*** EXERCISE DATA ***
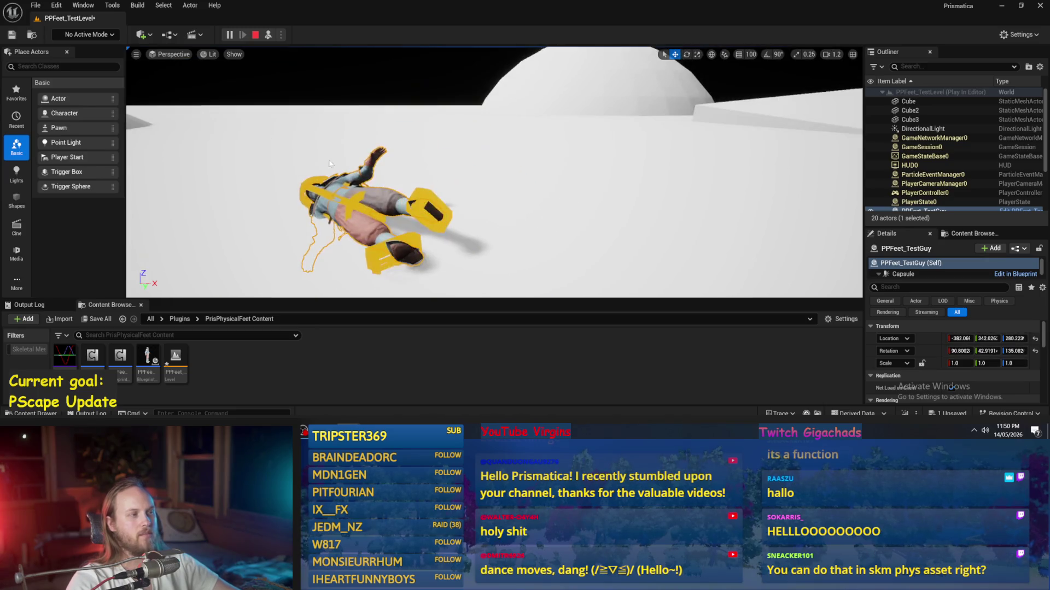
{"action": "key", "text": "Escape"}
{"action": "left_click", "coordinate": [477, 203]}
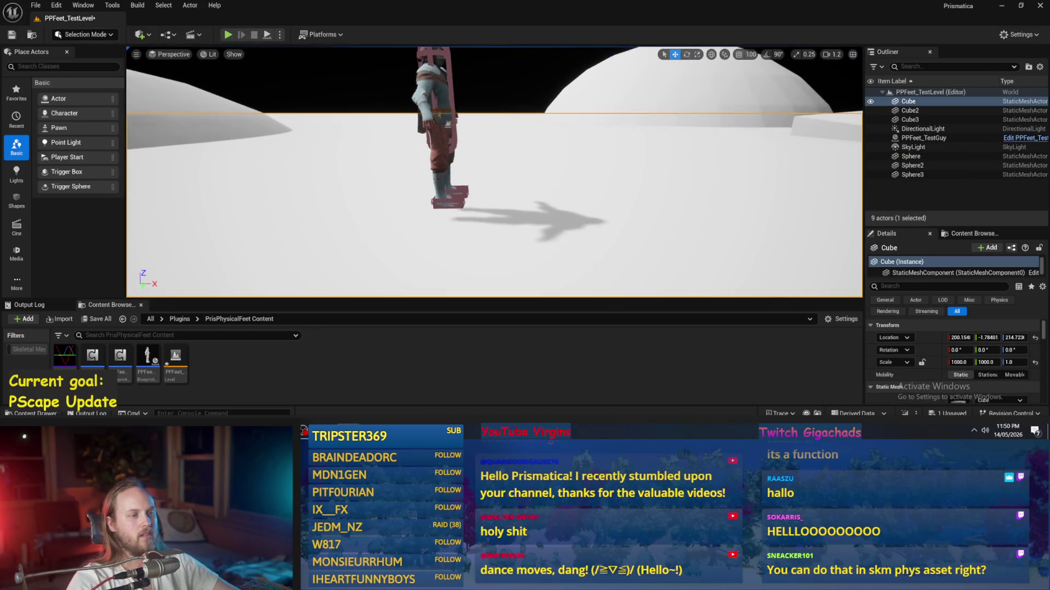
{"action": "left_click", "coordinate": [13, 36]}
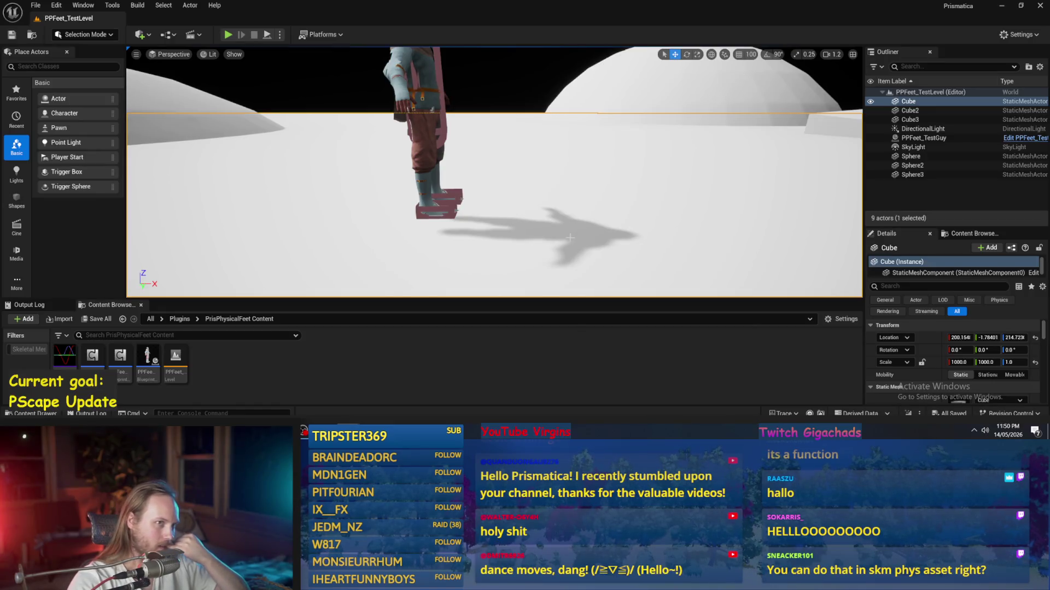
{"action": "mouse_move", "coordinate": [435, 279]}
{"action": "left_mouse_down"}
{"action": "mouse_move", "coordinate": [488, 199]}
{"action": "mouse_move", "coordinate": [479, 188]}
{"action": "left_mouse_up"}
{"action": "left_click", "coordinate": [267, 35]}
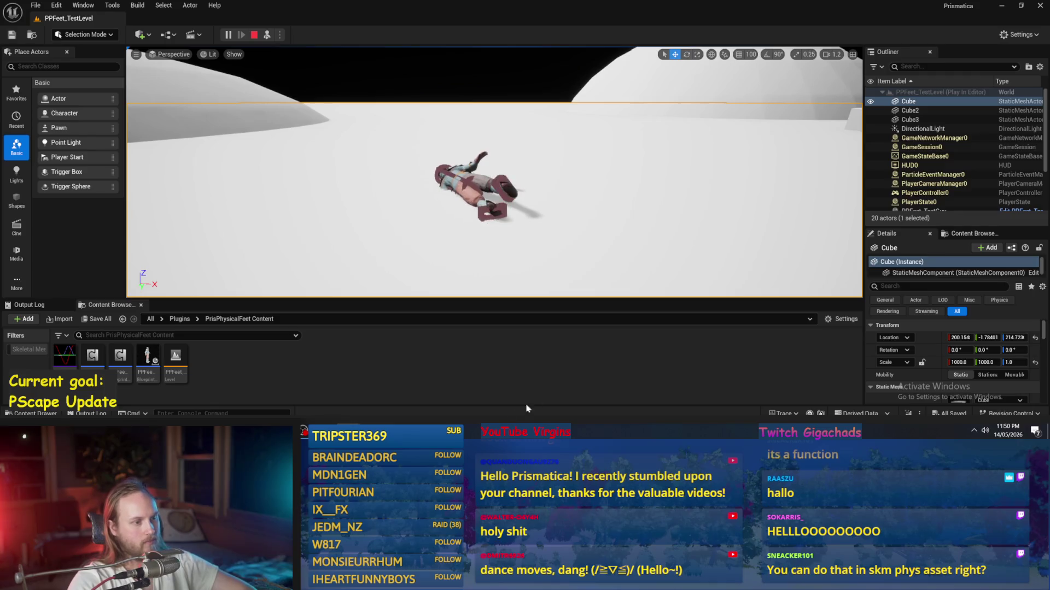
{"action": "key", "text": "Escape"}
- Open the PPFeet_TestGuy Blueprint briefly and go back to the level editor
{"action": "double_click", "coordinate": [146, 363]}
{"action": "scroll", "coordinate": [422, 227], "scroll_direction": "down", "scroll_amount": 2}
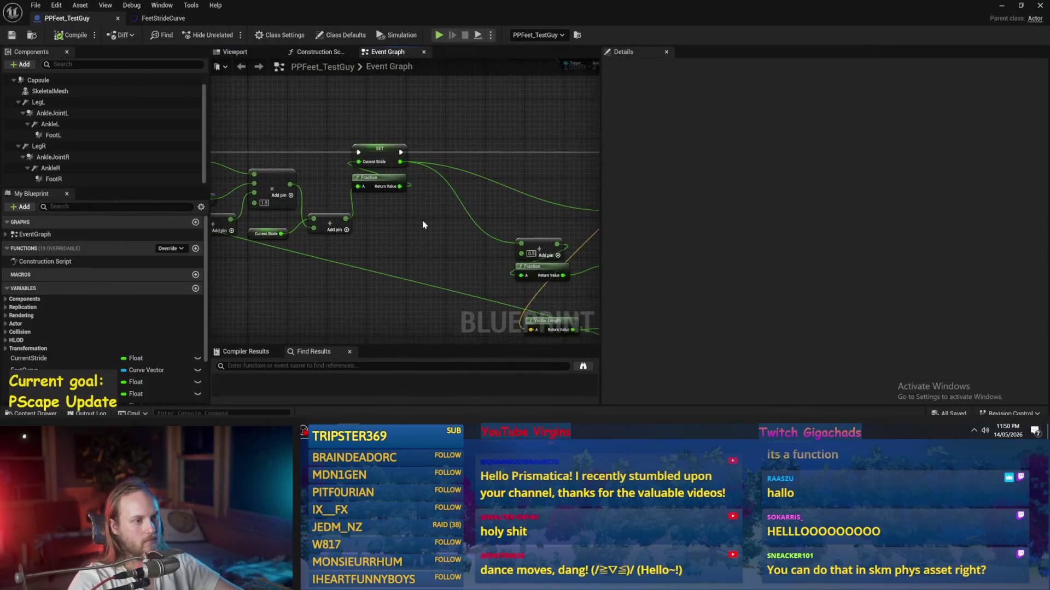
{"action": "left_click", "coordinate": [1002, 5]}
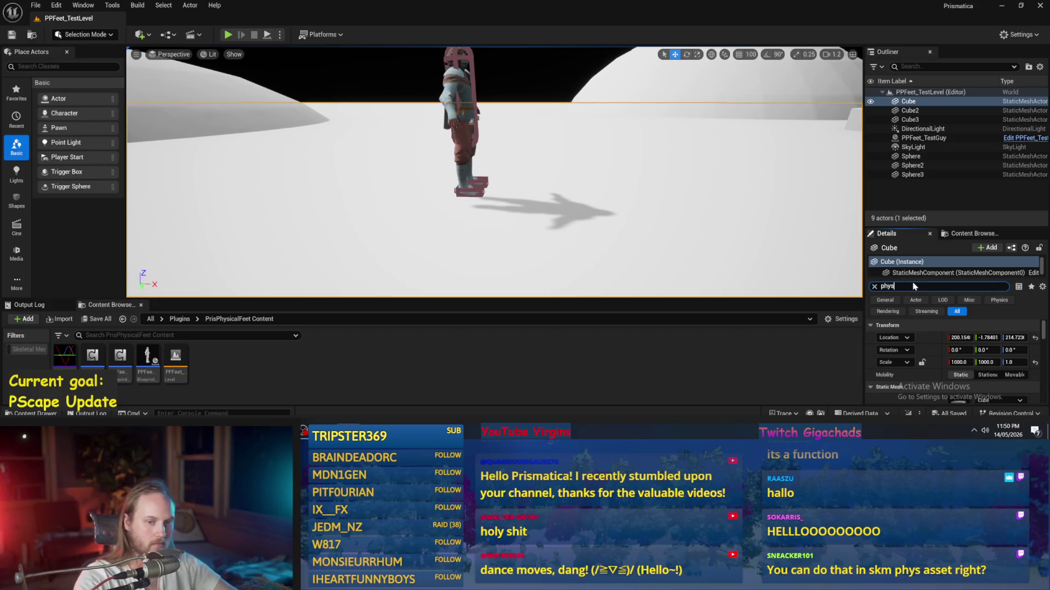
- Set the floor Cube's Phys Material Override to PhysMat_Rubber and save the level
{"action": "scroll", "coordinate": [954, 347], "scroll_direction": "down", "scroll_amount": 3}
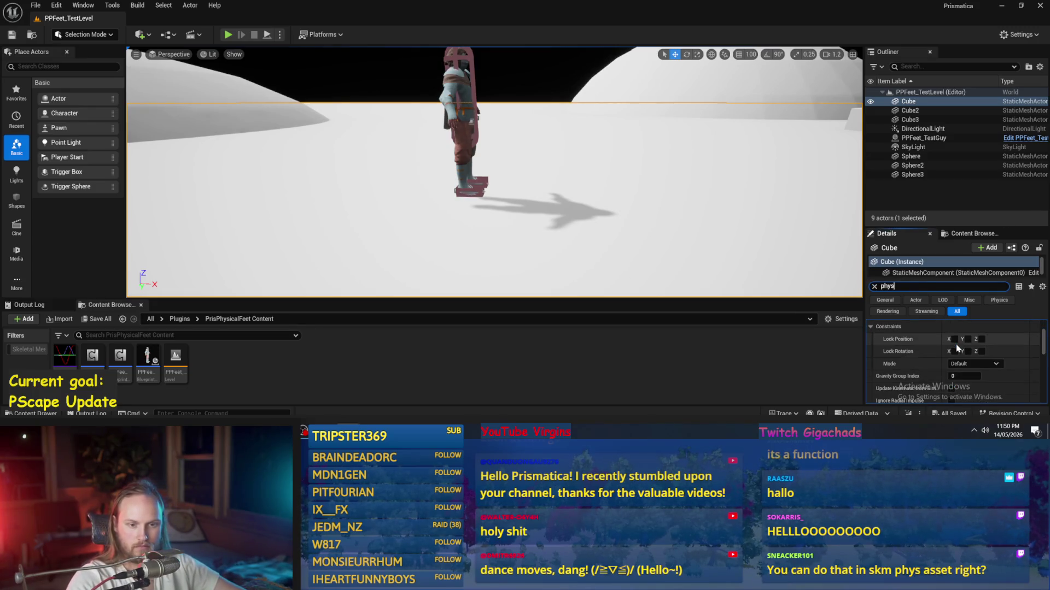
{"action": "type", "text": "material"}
***
GOAL OF THE EXERCISE :: All of the material above is to be copied exactly, with no pictures.

ANSWER BOX ::
{"action": "key", "text": "Escape"}
{"action": "left_click", "coordinate": [477, 203]}
{"action": "left_click", "coordinate": [13, 36]}
{"action": "mouse_move", "coordinate": [435, 279]}
{"action": "left_mouse_down"}
{"action": "mouse_move", "coordinate": [488, 199]}
{"action": "mouse_move", "coordinate": [479, 188]}
{"action": "left_mouse_up"}
{"action": "left_click", "coordinate": [267, 35]}
{"action": "key", "text": "Escape"}
- Open the PPFeet_TestGuy Blueprint briefly and go back to the level editor
{"action": "double_click", "coordinate": [146, 363]}
{"action": "scroll", "coordinate": [422, 227], "scroll_direction": "down", "scroll_amount": 2}
{"action": "left_click", "coordinate": [1002, 5]}
- Set the floor Cube's Phys Material Override to PhysMat_Rubber and save the level
{"action": "scroll", "coordinate": [954, 347], "scroll_direction": "down", "scroll_amount": 3}
{"action": "type", "text": "material"}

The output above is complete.